- WRITTEN REQUEST
Copy all the lines of the material below with "common name" swapped for "vernacular name" wherever it occurs, changing nothing else.

::::

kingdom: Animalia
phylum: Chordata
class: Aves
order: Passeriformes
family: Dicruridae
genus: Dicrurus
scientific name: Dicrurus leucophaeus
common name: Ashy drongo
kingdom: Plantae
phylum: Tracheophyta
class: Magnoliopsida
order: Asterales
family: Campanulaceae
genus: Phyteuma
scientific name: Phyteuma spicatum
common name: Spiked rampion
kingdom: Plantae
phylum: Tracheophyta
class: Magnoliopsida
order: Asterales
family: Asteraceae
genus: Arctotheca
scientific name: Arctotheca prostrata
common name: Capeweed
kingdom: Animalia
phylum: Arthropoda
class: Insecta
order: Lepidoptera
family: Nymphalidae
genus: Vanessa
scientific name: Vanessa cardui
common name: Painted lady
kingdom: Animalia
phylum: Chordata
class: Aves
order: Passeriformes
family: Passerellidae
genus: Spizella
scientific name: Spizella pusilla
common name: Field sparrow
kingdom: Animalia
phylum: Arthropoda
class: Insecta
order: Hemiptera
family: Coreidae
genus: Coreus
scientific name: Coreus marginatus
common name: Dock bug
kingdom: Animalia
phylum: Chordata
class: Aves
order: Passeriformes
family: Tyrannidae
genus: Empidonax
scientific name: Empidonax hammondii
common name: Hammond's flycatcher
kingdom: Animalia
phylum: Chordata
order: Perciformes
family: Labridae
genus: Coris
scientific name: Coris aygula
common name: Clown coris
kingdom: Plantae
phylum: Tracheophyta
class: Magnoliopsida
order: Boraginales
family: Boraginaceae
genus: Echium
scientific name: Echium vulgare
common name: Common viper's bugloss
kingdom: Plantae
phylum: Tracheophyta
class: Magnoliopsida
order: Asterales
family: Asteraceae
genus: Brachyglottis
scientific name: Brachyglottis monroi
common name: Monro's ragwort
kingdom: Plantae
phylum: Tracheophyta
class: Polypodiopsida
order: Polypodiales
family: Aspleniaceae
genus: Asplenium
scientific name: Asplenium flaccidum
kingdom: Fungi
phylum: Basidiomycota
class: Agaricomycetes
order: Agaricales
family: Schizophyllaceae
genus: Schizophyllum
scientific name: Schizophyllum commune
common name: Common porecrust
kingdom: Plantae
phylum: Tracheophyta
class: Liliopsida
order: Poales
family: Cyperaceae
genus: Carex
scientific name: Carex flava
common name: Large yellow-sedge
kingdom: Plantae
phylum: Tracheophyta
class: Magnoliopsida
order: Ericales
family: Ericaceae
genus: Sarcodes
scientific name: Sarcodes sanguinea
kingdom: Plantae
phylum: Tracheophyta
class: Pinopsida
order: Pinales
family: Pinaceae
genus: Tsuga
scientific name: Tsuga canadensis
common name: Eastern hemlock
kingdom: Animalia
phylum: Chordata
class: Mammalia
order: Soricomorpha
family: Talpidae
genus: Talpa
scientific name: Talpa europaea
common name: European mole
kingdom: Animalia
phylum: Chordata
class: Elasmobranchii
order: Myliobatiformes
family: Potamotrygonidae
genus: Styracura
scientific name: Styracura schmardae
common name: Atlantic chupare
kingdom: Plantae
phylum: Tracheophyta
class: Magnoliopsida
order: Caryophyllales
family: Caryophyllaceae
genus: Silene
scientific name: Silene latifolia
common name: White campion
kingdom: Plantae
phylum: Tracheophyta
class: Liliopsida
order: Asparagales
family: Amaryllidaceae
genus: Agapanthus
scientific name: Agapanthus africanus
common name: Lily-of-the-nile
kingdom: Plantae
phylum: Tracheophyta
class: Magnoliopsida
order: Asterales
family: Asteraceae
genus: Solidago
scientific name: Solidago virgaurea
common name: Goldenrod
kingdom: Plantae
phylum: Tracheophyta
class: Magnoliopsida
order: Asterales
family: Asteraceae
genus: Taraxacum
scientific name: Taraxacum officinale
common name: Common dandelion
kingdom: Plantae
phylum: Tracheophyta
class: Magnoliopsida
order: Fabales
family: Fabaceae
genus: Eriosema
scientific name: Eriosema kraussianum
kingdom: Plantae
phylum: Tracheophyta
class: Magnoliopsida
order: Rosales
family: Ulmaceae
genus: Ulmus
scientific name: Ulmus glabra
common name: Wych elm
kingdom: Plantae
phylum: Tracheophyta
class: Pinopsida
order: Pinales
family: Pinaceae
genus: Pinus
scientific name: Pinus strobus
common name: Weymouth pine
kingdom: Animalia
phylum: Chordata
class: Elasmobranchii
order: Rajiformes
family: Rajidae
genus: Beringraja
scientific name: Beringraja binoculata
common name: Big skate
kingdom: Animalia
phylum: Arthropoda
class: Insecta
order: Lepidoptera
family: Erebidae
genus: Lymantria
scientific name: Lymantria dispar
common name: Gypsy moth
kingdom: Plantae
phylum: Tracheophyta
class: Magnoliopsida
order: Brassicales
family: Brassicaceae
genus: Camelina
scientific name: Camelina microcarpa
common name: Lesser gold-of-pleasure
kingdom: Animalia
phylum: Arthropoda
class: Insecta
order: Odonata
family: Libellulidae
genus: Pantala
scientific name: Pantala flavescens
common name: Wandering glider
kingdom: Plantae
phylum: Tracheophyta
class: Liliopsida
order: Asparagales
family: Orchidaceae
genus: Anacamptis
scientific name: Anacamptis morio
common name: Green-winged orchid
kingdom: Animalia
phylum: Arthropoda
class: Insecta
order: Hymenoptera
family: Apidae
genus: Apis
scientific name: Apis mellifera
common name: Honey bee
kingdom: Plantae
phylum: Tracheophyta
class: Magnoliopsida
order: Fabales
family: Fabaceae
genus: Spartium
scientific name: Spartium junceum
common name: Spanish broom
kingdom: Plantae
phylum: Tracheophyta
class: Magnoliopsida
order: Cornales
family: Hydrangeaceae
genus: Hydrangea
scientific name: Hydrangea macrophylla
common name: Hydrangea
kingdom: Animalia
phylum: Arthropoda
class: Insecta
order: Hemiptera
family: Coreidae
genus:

::::

- OUTPUT OF THE TASK
kingdom: Animalia
phylum: Chordata
class: Aves
order: Passeriformes
family: Dicruridae
genus: Dicrurus
scientific name: Dicrurus leucophaeus
vernacular name: Ashy drongo
kingdom: Plantae
phylum: Tracheophyta
class: Magnoliopsida
order: Asterales
family: Campanulaceae
genus: Phyteuma
scientific name: Phyteuma spicatum
vernacular name: Spiked rampion
kingdom: Plantae
phylum: Tracheophyta
class: Magnoliopsida
order: Asterales
family: Asteraceae
genus: Arctotheca
scientific name: Arctotheca prostrata
vernacular name: Capeweed
kingdom: Animalia
phylum: Arthropoda
class: Insecta
order: Lepidoptera
family: Nymphalidae
genus: Vanessa
scientific name: Vanessa cardui
vernacular name: Painted lady
kingdom: Animalia
phylum: Chordata
class: Aves
order: Passeriformes
family: Passerellidae
genus: Spizella
scientific name: Spizella pusilla
vernacular name: Field sparrow
kingdom: Animalia
phylum: Arthropoda
class: Insecta
order: Hemiptera
family: Coreidae
genus: Coreus
scientific name: Coreus marginatus
vernacular name: Dock bug
kingdom: Animalia
phylum: Chordata
class: Aves
order: Passeriformes
family: Tyrannidae
genus: Empidonax
scientific name: Empidonax hammondii
vernacular name: Hammond's flycatcher
kingdom: Animalia
phylum: Chordata
order: Perciformes
family: Labridae
genus: Coris
scientific name: Coris aygula
vernacular name: Clown coris
kingdom: Plantae
phylum: Tracheophyta
class: Magnoliopsida
order: Boraginales
family: Boraginaceae
genus: Echium
scientific name: Echium vulgare
vernacular name: Common viper's bugloss
kingdom: Plantae
phylum: Tracheophyta
class: Magnoliopsida
order: Asterales
family: Asteraceae
genus: Brachyglottis
scientific name: Brachyglottis monroi
vernacular name: Monro's ragwort
kingdom: Plantae
phylum: Tracheophyta
class: Polypodiopsida
order: Polypodiales
family: Aspleniaceae
genus: Asplenium
scientific name: Asplenium flaccidum
kingdom: Fungi
phylum: Basidiomycota
class: Agaricomycetes
order: Agaricales
family: Schizophyllaceae
genus: Schizophyllum
scientific name: Schizophyllum commune
vernacular name: Common porecrust
kingdom: Plantae
phylum: Tracheophyta
class: Liliopsida
order: Poales
family: Cyperaceae
genus: Carex
scientific name: Carex flava
vernacular name: Large yellow-sedge
kingdom: Plantae
phylum: Tracheophyta
class: Magnoliopsida
order: Ericales
family: Ericaceae
genus: Sarcodes
scientific name: Sarcodes sanguinea
kingdom: Plantae
phylum: Tracheophyta
class: Pinopsida
order: Pinales
family: Pinaceae
genus: Tsuga
scientific name: Tsuga canadensis
vernacular name: Eastern hemlock
kingdom: Animalia
phylum: Chordata
class: Mammalia
order: Soricomorpha
family: Talpidae
genus: Talpa
scientific name: Talpa europaea
vernacular name: European mole
kingdom: Animalia
phylum: Chordata
class: Elasmobranchii
order: Myliobatiformes
family: Potamotrygonidae
genus: Styracura
scientific name: Styracura schmardae
vernacular name: Atlantic chupare
kingdom: Plantae
phylum: Tracheophyta
class: Magnoliopsida
order: Caryophyllales
family: Caryophyllaceae
genus: Silene
scientific name: Silene latifolia
vernacular name: White campion
kingdom: Plantae
phylum: Tracheophyta
class: Liliopsida
order: Asparagales
family: Amaryllidaceae
genus: Agapanthus
scientific name: Agapanthus africanus
vernacular name: Lily-of-the-nile
kingdom: Plantae
phylum: Tracheophyta
class: Magnoliopsida
order: Asterales
family: Asteraceae
genus: Solidago
scientific name: Solidago virgaurea
vernacular name: Goldenrod
kingdom: Plantae
phylum: Tracheophyta
class: Magnoliopsida
order: Asterales
family: Asteraceae
genus: Taraxacum
scientific name: Taraxacum officinale
vernacular name: Common dandelion
kingdom: Plantae
phylum: Tracheophyta
class: Magnoliopsida
order: Fabales
family: Fabaceae
genus: Eriosema
scientific name: Eriosema kraussianum
kingdom: Plantae
phylum: Tracheophyta
class: Magnoliopsida
order: Rosales
family: Ulmaceae
genus: Ulmus
scientific name: Ulmus glabra
vernacular name: Wych elm
kingdom: Plantae
phylum: Tracheophyta
class: Pinopsida
order: Pinales
family: Pinaceae
genus: Pinus
scientific name: Pinus strobus
vernacular name: Weymouth pine
kingdom: Animalia
phylum: Chordata
class: Elasmobranchii
order: Rajiformes
family: Rajidae
genus: Beringraja
scientific name: Beringraja binoculata
vernacular name: Big skate
kingdom: Animalia
phylum: Arthropoda
class: Insecta
order: Lepidoptera
family: Erebidae
genus: Lymantria
scientific name: Lymantria dispar
vernacular name: Gypsy moth
kingdom: Plantae
phylum: Tracheophyta
class: Magnoliopsida
order: Brassicales
family: Brassicaceae
genus: Camelina
scientific name: Camelina microcarpa
vernacular name: Lesser gold-of-pleasure
kingdom: Animalia
phylum: Arthropoda
class: Insecta
order: Odonata
family: Libellulidae
genus: Pantala
scientific name: Pantala flavescens
vernacular name: Wandering glider
kingdom: Plantae
phylum: Tracheophyta
class: Liliopsida
order: Asparagales
family: Orchidaceae
genus: Anacamptis
scientific name: Anacamptis morio
vernacular name: Green-winged orchid
kingdom: Animalia
phylum: Arthropoda
class: Insecta
order: Hymenoptera
family: Apidae
genus: Apis
scientific name: Apis mellifera
vernacular name: Honey bee
kingdom: Plantae
phylum: Tracheophyta
class: Magnoliopsida
order: Fabales
family: Fabaceae
genus: Spartium
scientific name: Spartium junceum
vernacular name: Spanish broom
kingdom: Plantae
phylum: Tracheophyta
class: Magnoliopsida
order: Cornales
family: Hydrangeaceae
genus: Hydrangea
scientific name: Hydrangea macrophylla
vernacular name: Hydrangea
kingdom: Animalia
phylum: Arthropoda
class: Insecta
order: Hemiptera
family: Coreidae
genus:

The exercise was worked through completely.